ACTIVITY:
Collect all lines below with the string "indigenous".

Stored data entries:
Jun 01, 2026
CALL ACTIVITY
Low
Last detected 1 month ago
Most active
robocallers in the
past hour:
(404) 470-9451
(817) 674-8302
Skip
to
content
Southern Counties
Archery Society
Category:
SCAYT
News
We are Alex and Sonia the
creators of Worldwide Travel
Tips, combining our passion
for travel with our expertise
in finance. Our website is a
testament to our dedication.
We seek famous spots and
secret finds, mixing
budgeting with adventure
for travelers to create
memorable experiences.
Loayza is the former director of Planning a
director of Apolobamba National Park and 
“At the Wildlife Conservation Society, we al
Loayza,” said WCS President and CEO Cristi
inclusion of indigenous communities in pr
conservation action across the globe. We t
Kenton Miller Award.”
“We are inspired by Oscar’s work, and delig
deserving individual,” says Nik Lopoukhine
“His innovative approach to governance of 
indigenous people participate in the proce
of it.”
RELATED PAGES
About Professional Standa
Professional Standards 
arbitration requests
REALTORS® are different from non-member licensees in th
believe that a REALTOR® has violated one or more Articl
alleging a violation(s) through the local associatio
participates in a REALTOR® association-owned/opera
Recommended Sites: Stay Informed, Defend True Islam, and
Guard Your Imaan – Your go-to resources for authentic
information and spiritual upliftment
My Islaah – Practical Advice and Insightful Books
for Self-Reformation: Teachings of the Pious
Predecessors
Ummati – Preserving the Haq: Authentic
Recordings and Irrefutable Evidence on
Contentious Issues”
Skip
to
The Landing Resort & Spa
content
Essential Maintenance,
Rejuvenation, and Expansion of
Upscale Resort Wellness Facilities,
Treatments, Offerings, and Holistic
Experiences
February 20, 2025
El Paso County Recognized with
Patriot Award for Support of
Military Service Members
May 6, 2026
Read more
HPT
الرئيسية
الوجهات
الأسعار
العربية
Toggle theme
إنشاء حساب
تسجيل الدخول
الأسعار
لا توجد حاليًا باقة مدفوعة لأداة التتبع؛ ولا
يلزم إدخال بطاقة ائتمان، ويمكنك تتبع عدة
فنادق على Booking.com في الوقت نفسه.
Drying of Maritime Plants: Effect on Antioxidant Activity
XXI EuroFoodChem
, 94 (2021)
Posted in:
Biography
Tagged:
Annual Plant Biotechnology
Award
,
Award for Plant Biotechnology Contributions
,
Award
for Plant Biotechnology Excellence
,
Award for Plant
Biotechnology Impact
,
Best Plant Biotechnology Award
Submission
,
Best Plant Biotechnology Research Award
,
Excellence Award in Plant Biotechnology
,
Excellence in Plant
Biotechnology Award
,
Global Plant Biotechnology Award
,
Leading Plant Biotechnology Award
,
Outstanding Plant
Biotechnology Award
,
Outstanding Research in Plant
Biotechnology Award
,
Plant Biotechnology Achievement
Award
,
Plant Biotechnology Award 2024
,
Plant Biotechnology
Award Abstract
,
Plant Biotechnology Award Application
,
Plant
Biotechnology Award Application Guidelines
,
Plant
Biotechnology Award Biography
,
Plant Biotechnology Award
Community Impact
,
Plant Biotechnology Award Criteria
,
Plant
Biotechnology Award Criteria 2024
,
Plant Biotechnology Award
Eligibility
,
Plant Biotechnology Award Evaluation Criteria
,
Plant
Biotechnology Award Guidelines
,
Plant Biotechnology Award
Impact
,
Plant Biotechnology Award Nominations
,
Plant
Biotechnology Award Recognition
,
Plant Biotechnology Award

ANSWER SPACE:
inclusion of indigenous communities in pr
indigenous people participate in the proce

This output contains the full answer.